It's a great day for fans of poker podcasts.
Phenom Poker Ambassadors Brian Rast and Phil Laak have thrown their metaphorical hats into the ring with the launch of Late Reg – a weekly podcast that centers on poker strategy and stories from the felt.
"We are the last podcast on Earth. Everyone else has one and we like to arrive late so here we are. We're the last podcast ever," Laak tells listeners at the top of the debut episode.
While they may indeed be late to the podcasting party, it's unlikely anyone will complain about their presence now that they've arrived. With about half a century's worth of experience at the tables between the two of them, Rast and Laak bring no shortage of knowledge, insight, and intrigue to the poker podcasting arena.
And with extensive connections within the poker world, audiences can expect the best of the best when it comes to guest appearances.
In Episode 1, Rast and Laak invited Eric Wasserson to be the show's first guest.
Throughout the two-hour long conversation the trio covered a range of topics, including Wasserson's recent wins on High Stakes Poker playing with mega-superstar Kevin Hart, wild stories generated by proposition bets, discussions of artificial intelligence, tales of disaster at the blackjack tables – and much more.
Essentially, it's everything you want from a podcast hosted by two legends of the game.
'It's a hard life'
While the entirety of the episode warrants your attention, there's one moment from the conversation that's worth highlighting here.

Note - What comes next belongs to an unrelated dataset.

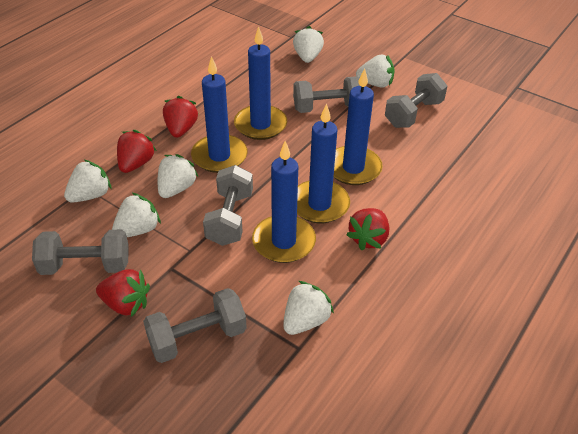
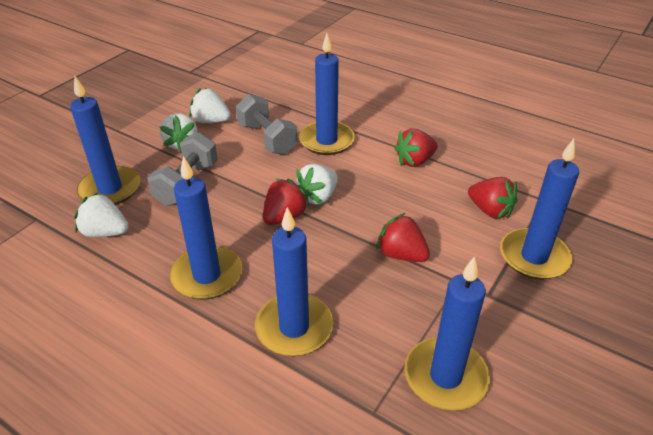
blue candle: [191,56,248,173] [234,26,287,140] [252,141,316,263] [297,103,350,223] [334,68,383,185] = 5 -> [70,76,141,205] [169,156,242,300] [255,207,333,356] [299,33,355,155] [404,256,490,410] [500,139,579,280] = 6
grey dumbbell: [32,229,129,275] [143,288,247,363] [203,165,253,246] [293,76,360,113] [385,73,447,128] = 5 -> [147,133,218,206] [236,94,298,155] = 2
white strawberry: [64,159,112,203] [112,192,161,237] [158,154,199,198] [283,281,334,335] [293,26,324,63] [356,54,395,88] = 6 -> [74,193,129,237] [160,113,197,151] [189,88,231,123] [296,164,338,204] = 4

It's a ten-minute sliver of the conversation, right around the hour mark – but it ties in perfectly with a statement Jeremy Ausmus made on social media about the viability of chasing the high stakes poker dream in 2026. Ausmus' post drew a variety of responses from notable names, not all of whom agreed with his optimistic outlook.
Rast, Laak, and Wasserson offer their own thoughts on poker as a career path – scroll down for a taste of how that conversation went.
Rast: "I think the advice for people that are thinking about poker is that in order to really have a true, coherent, meaningful love of poker – yes, you have to love playing games – but there has to be a specific thing about it... You need to love the game-theory type aspect of: how am I going to play these hands better? I don't think it can be like you're just in it purely for the gamble."
Wasserson: "You can just be a degen and happen to be good at it, though."
Laak: "If you succeed in gambling, I believe at some point – whether you know it or not – you have morphed into being a non-practicing or practicing urban Buddhist. Because there's something about making peace with letting go."
Wasserson: "I don't know, some people need the pain. That's what drives them. Some people need to feel the wins and feel the losses – it's all yin and yang I think."
Rast: "The problem is most of the people who love the degen part of it too much... it's the stories where like wow this guy has a ton of talent and then they're broke and then they have big debts."
Wasserson: "That's why the people that can be a little degen--"
Laak: "A little degen? I remember when I had x dollars and taking 20% of it to flip with this guy at The Commerce who would flip me for the pink ones, $5Ks, and he would go until everything in my hand was gone. And I went, 'Well you can't be that sick because there's always somebody sicker than you that was willing to just felt you out.'"
Wasserson: "With all that being said, if we're talking about being great at poker or gambling, there aren't that many people that have done well, or like really well, in that world. And that's the reason – because some people degen, some people aren't degen enough. You need to find the mix of being a bit degen, loving the gambling, also loving improving and thinking about ways to be better. And it's hard to find someone that has all of those things at once. It's a hard life."